» **Data**
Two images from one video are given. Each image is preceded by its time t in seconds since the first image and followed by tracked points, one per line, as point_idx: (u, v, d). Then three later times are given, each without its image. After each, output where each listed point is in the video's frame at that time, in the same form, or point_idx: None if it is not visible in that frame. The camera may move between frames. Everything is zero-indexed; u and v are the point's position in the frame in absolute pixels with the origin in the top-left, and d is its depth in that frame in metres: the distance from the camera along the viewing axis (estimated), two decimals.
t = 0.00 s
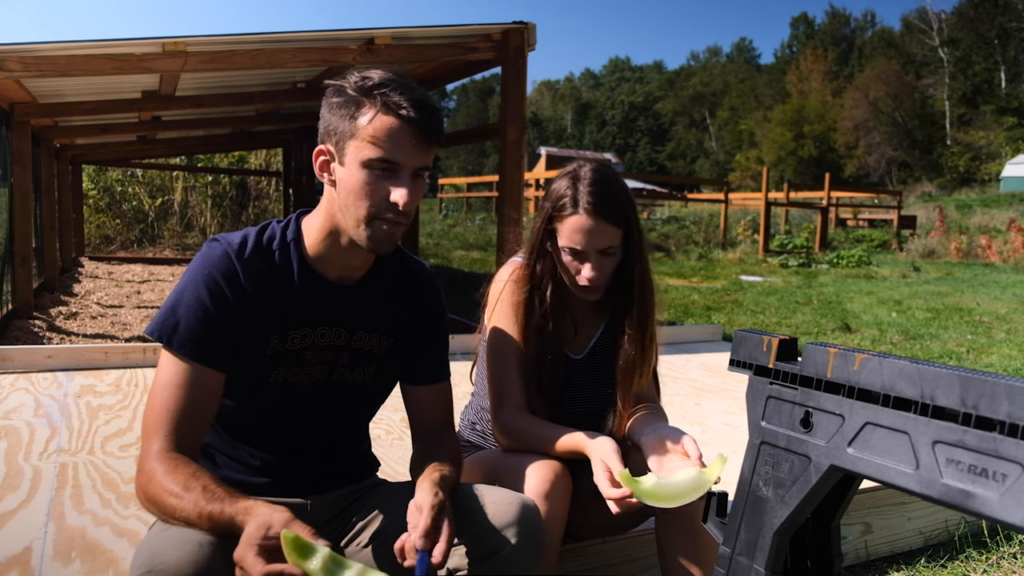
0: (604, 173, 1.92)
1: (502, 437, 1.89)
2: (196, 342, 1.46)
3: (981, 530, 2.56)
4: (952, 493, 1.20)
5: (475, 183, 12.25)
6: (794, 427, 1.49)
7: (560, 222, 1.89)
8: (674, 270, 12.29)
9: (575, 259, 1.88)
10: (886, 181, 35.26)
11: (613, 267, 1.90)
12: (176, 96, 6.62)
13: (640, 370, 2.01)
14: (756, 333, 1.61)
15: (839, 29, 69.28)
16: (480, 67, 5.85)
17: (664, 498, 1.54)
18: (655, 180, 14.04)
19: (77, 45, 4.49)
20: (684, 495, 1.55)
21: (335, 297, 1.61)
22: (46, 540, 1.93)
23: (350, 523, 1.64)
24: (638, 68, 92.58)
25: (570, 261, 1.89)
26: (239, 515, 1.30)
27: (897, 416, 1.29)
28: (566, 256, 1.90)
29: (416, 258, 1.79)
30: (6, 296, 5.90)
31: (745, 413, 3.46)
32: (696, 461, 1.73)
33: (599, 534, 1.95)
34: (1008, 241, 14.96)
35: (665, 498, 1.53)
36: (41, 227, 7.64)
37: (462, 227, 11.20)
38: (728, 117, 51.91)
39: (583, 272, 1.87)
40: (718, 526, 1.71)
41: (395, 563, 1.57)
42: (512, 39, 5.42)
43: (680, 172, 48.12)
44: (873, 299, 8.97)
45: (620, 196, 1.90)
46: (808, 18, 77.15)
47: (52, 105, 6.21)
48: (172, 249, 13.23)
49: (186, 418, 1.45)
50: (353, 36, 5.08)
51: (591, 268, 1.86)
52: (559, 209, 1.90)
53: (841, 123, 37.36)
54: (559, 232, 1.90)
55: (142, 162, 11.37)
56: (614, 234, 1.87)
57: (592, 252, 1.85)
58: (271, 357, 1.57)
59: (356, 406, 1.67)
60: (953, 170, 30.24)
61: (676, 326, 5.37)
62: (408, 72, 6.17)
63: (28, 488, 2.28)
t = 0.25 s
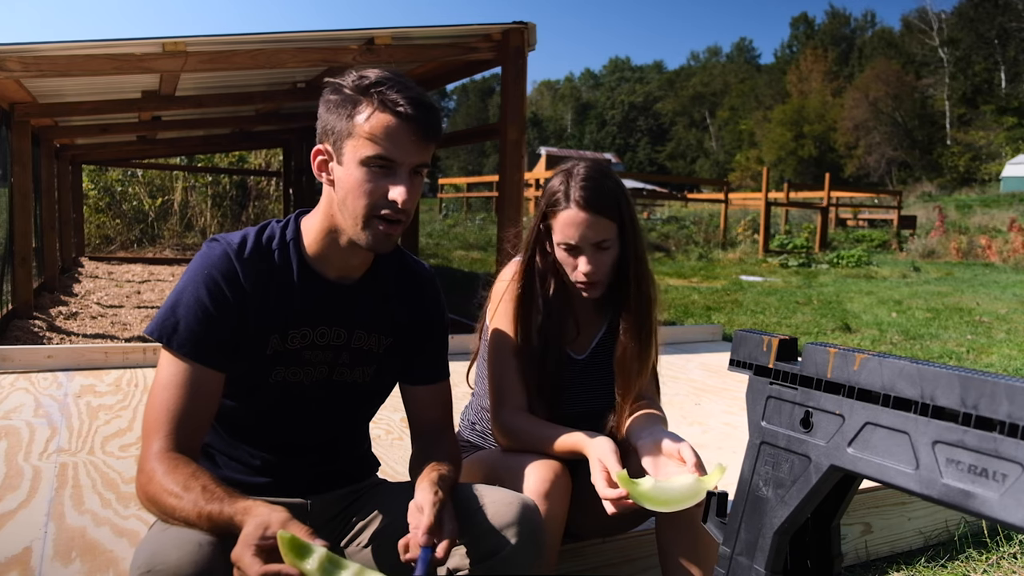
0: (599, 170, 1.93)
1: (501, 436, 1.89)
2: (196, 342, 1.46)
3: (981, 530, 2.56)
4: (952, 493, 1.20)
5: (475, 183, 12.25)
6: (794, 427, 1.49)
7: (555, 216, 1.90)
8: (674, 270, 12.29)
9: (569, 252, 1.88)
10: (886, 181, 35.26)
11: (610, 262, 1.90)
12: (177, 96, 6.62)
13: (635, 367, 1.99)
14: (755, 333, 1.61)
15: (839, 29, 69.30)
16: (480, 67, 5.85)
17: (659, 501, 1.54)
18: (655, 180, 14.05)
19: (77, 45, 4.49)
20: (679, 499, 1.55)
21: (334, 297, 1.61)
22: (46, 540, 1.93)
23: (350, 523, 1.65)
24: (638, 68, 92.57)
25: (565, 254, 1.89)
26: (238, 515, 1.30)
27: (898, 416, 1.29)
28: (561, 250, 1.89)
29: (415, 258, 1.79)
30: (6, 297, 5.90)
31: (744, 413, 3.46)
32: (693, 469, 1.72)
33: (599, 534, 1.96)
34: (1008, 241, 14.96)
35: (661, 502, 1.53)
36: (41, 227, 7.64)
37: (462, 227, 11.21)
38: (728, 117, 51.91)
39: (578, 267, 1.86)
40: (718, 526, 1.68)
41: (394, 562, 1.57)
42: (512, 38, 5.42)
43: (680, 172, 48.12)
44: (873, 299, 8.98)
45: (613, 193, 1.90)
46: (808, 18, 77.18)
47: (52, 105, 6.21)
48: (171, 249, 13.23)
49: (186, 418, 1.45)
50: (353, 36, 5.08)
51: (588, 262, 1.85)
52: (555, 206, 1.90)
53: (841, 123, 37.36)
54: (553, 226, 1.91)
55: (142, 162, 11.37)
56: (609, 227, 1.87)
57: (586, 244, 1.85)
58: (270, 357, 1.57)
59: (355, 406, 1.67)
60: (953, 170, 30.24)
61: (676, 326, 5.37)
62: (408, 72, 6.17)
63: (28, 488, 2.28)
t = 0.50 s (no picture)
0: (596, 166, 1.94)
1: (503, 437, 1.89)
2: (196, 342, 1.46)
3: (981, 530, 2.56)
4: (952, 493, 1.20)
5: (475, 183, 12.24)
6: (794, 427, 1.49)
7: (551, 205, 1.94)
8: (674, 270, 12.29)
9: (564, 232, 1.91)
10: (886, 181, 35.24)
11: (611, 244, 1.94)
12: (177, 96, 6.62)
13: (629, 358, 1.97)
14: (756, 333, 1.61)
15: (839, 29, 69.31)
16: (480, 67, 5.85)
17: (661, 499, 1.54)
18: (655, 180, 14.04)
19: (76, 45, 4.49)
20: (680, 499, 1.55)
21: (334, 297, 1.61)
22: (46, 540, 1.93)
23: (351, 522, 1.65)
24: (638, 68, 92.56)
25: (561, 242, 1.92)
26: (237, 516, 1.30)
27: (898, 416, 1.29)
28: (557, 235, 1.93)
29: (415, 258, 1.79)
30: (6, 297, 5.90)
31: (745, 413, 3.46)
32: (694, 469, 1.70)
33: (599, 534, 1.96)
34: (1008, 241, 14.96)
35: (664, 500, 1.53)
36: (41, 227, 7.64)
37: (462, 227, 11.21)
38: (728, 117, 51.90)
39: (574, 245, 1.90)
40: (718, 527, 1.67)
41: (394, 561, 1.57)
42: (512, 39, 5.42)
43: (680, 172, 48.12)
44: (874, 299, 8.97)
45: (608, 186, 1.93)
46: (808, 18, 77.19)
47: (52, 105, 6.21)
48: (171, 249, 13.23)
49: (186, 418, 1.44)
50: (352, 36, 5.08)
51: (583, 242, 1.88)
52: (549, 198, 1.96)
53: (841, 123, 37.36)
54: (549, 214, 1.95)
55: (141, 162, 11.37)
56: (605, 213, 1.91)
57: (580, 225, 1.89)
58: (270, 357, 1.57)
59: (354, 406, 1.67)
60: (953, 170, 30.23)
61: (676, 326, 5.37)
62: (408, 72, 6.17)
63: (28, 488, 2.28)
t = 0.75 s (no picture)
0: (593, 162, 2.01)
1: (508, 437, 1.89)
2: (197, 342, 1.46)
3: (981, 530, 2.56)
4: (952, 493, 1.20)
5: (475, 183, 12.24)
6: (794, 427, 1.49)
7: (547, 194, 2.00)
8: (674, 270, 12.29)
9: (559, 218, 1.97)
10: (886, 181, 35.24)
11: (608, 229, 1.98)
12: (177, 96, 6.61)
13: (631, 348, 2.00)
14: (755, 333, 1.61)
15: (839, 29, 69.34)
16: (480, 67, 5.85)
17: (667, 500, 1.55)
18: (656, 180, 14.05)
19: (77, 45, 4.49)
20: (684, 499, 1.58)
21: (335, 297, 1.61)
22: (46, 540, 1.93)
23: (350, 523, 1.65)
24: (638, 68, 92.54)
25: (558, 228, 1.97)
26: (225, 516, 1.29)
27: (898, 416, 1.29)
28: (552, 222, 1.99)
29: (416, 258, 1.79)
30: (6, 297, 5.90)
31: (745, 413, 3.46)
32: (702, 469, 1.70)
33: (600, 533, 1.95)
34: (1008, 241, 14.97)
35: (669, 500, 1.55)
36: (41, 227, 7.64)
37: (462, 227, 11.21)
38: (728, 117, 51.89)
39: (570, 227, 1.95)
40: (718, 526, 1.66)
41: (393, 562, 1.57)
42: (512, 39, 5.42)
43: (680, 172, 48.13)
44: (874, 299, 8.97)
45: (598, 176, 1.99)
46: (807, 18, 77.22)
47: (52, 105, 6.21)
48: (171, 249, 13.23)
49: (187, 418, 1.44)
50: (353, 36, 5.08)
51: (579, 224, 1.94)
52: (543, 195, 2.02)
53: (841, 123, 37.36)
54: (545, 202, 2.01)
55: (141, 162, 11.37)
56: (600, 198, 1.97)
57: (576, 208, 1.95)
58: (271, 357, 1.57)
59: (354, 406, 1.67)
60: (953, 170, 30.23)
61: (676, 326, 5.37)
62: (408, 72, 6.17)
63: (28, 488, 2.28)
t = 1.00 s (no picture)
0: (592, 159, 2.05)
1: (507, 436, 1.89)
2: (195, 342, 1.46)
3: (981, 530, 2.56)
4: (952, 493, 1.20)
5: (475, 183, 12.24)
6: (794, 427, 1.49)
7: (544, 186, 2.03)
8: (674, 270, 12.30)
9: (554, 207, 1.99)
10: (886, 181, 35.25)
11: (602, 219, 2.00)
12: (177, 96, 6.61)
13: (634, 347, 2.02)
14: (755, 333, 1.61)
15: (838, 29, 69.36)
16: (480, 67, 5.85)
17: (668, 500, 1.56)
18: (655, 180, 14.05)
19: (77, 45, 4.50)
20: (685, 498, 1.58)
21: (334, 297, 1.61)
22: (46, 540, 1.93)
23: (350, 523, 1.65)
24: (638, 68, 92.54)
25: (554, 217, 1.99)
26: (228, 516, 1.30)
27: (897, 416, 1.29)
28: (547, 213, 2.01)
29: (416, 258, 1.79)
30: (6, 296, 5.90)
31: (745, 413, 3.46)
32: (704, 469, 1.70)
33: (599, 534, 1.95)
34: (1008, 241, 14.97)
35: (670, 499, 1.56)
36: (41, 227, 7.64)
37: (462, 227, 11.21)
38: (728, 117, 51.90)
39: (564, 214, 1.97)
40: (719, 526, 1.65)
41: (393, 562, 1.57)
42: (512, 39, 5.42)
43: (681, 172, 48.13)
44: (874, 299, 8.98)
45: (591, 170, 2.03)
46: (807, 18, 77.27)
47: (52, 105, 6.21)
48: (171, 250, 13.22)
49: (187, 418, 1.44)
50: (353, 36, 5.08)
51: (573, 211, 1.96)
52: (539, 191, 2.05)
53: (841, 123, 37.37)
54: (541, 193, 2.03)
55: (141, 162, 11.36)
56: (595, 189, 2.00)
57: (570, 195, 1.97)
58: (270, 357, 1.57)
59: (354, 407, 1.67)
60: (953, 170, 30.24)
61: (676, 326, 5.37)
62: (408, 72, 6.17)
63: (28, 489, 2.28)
--
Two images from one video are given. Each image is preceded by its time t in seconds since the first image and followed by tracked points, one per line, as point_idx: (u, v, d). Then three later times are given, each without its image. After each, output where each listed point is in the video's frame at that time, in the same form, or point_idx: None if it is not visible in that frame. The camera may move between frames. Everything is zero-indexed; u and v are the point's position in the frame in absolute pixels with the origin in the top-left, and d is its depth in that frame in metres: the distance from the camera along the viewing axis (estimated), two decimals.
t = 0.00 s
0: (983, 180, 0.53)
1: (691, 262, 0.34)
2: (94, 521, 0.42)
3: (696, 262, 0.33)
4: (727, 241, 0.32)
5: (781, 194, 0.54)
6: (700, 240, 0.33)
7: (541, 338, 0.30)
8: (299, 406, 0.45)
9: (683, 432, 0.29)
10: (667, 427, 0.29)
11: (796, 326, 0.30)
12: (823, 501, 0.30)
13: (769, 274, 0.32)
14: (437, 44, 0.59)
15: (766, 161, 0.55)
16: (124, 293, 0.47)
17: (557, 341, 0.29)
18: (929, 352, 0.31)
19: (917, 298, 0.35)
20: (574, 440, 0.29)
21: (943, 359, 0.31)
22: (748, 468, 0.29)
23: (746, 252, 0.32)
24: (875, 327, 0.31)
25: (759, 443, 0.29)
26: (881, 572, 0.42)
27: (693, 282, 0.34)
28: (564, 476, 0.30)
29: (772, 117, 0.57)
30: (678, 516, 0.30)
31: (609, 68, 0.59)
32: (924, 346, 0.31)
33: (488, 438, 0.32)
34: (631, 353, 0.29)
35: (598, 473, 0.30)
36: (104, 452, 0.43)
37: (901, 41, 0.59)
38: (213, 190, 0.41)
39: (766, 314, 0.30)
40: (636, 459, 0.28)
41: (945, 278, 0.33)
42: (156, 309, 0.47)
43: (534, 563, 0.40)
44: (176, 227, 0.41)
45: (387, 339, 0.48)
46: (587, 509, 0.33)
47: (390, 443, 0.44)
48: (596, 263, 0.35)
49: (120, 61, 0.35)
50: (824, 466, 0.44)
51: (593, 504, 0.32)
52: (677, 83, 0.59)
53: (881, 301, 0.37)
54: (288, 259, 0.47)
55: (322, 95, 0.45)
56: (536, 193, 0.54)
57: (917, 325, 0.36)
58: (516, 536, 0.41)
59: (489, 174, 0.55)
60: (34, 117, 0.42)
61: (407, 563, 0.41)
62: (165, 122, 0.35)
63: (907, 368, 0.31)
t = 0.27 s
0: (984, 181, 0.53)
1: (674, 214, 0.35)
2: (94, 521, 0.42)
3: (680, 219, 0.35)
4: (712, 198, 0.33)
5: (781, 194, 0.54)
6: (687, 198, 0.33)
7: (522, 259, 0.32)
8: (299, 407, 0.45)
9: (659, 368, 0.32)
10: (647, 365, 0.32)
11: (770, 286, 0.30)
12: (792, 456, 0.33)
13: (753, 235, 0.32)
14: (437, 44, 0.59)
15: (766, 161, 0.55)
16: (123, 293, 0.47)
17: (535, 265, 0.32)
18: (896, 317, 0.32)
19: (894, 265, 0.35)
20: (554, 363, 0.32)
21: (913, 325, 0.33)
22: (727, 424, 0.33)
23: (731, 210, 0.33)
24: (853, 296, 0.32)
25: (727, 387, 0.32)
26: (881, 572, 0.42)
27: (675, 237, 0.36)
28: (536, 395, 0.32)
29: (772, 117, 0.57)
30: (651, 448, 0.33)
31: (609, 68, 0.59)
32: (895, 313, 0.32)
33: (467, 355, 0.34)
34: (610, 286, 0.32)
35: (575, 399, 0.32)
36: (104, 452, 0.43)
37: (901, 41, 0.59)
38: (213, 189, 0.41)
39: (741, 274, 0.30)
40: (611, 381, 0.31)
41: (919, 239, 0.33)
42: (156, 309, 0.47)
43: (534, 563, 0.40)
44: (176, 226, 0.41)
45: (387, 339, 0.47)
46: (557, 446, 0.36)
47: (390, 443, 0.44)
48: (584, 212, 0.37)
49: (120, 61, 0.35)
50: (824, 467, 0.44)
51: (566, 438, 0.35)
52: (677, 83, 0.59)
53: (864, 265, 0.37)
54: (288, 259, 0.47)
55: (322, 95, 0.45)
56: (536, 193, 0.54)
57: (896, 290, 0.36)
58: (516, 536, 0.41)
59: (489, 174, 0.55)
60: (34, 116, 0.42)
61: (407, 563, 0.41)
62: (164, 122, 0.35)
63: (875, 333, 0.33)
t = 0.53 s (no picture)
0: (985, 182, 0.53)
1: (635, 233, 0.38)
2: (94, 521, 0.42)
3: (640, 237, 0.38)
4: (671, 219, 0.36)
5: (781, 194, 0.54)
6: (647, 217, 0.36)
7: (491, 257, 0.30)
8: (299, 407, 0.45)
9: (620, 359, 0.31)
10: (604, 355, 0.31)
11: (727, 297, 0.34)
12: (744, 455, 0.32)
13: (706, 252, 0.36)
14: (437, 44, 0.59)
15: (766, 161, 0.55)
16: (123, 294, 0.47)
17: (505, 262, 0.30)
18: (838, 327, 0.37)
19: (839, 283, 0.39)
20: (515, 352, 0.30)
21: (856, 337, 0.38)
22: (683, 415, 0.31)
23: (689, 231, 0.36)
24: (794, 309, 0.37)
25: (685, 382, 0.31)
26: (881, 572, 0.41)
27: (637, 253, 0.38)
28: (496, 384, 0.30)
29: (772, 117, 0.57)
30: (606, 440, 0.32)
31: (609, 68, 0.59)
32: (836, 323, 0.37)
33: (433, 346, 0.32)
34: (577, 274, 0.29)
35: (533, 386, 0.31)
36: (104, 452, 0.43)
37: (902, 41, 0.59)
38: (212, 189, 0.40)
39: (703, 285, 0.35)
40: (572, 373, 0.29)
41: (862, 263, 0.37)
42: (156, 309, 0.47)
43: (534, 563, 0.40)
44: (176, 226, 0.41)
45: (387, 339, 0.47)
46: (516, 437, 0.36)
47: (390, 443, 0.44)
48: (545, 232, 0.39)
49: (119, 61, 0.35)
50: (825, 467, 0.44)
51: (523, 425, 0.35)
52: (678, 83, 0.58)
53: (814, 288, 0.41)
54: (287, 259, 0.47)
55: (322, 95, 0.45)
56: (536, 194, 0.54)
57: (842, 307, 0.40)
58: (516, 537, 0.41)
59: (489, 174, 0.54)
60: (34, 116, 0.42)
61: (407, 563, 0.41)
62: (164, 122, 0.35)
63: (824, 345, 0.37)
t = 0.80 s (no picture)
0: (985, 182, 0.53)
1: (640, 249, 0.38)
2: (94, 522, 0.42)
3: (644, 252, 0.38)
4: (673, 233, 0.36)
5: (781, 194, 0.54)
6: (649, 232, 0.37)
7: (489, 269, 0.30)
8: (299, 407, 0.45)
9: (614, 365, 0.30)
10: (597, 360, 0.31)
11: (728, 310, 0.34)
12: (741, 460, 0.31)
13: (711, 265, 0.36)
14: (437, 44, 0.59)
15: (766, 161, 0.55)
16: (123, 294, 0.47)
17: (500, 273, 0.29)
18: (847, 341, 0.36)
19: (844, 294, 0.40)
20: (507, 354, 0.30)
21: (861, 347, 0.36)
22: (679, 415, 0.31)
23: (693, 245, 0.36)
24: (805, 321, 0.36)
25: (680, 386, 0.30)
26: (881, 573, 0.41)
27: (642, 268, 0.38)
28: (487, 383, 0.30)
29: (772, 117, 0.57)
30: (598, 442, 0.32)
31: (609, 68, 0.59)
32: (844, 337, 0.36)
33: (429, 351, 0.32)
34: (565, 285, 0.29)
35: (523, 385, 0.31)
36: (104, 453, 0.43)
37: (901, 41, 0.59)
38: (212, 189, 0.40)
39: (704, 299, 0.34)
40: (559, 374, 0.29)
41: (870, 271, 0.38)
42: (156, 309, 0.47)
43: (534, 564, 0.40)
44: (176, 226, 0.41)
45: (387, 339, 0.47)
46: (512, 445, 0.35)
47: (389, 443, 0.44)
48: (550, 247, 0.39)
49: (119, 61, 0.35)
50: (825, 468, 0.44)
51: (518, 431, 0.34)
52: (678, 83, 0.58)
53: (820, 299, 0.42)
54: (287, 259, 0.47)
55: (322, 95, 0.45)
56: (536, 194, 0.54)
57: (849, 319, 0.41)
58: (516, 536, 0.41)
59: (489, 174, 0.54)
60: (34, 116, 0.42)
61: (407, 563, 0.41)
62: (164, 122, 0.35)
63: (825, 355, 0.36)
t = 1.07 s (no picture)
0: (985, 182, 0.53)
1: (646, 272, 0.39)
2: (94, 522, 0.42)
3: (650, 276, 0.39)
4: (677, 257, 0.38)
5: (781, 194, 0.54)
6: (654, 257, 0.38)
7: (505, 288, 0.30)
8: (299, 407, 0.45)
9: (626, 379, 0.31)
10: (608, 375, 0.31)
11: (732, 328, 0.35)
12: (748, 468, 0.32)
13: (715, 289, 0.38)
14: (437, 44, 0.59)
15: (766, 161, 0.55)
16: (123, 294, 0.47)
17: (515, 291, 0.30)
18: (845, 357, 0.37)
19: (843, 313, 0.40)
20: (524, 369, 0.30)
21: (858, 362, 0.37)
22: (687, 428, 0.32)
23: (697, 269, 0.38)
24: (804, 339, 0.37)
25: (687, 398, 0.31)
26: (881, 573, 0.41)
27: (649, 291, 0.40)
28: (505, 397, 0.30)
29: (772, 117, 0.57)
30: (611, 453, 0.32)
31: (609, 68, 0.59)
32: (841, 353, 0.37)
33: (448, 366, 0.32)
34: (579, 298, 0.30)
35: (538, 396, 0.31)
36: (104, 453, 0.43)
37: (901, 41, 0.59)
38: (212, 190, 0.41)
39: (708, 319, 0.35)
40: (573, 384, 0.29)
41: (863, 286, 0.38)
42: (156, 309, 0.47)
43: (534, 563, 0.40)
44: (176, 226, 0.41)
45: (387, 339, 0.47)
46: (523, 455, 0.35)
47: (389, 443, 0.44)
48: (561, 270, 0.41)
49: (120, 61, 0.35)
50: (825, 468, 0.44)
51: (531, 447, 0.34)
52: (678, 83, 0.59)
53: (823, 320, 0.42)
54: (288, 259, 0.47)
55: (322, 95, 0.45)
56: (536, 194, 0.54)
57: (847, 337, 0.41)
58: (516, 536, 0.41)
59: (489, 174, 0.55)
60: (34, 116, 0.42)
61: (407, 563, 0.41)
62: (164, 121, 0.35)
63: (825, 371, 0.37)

» **Exercise brief**
What you return must be the lines above that run from the line with "48: (584, 212, 0.37)" to the line with "t = 0.53 s (no picture)", inclusive, each copied exactly.

» **Response area**
48: (584, 212, 0.37)
49: (120, 61, 0.35)
50: (824, 467, 0.44)
51: (566, 438, 0.35)
52: (677, 83, 0.59)
53: (864, 265, 0.37)
54: (288, 259, 0.47)
55: (322, 95, 0.45)
56: (536, 193, 0.54)
57: (896, 290, 0.36)
58: (516, 536, 0.41)
59: (489, 174, 0.55)
60: (34, 116, 0.42)
61: (407, 563, 0.41)
62: (164, 122, 0.35)
63: (875, 333, 0.33)
t = 0.53 s (no picture)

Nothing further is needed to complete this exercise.